Muscle-specific programmed cell death 5 deletion attenuates cardiac aging.

Abstract Programmed cell death 5 (PDCD5) is a tumor suppressor gene that regulates the cell cycle, apoptosis and immune responses. However, the physiological function of Pdcd5 in cardiac aging remains unknown. We find that Pdcd5 mRNA and protein levels were significantly increased in the heart of mice with age. Therefore, we hypothesize that Pdcd5 regulates cardiac aging. To test the hypothesis, we generated muscle-specific Pdcd5-deficient mice. Mature adult Pdcd5-deficient mice had normal cardiac morphology and function. In naturally aged mice, Pdcd5 deficiency alleviated age-related cardiac phenotypes including reduced fibrosis and suppressed cardiomyocyte hypertrophy. Moreover, muscle-specific Pdcd5 deficiency attenuated cellular senescence in the heart as demonstrated by decreased number of senescence-associated β-galactosidase-positive cells, diminished p53, p21 and p16 expression, and reduced the senescence-associated secretory phenotype.

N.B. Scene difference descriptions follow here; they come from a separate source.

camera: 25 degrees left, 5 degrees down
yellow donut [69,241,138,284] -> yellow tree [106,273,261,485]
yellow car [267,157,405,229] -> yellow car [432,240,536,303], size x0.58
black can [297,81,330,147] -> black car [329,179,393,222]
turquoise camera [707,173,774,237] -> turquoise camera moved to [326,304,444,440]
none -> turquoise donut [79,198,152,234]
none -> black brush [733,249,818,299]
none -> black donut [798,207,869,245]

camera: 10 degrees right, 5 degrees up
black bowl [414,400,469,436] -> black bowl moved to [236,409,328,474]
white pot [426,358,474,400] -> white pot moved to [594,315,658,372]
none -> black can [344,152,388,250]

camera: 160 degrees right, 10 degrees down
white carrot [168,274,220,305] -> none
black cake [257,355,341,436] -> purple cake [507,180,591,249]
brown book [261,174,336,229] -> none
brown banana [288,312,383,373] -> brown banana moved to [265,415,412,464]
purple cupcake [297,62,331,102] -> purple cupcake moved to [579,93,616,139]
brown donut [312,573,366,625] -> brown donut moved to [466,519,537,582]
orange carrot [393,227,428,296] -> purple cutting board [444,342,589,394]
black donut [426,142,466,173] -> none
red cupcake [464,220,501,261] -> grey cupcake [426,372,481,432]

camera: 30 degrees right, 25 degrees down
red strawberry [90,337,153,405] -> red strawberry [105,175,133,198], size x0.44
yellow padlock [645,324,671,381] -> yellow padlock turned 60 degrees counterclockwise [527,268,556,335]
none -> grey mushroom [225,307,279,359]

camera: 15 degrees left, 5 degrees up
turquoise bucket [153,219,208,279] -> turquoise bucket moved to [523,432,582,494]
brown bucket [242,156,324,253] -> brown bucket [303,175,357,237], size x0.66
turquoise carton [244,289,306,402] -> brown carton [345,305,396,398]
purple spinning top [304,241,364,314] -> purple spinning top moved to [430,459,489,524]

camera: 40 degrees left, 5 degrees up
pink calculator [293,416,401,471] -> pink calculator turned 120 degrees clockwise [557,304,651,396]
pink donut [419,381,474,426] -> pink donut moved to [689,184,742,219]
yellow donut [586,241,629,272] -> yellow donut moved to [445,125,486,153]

Apoptotic cell death was reduced by Pdcd5 deficiency in the heart as revealed by terminal deoxynucleotidyl transferase dUTP nick end labeling assay, which was coincident with diminished Bcl-2-associated X protein, and enhanced B-cell lymphoma 2 and X-linked inhibitor of apoptosis protein expression. Mitochondrial quality in cardiomyocytes was improved by Pdcd5 deficiency through increased Parkin-mediated mitophagy. In addition, Pdcd5 deficiency alleviated doxorubicin-induced premature cellular senescence and cardiac aging. Furthermore, Pdcd5 protein abundance was significantly correlated with p53 protein abundance, and Pdcd5 interacted with p53 in the heart. Taken together, our results reveal that Pdcd5 deficiency attenuates cardiac aging by reducing cellular senescence and apoptosis, and increasing Parkin-mediated mitophagy, likely through p53. Pdcd5 is a novel regulator of cardiac aging and a potential therapeutic target.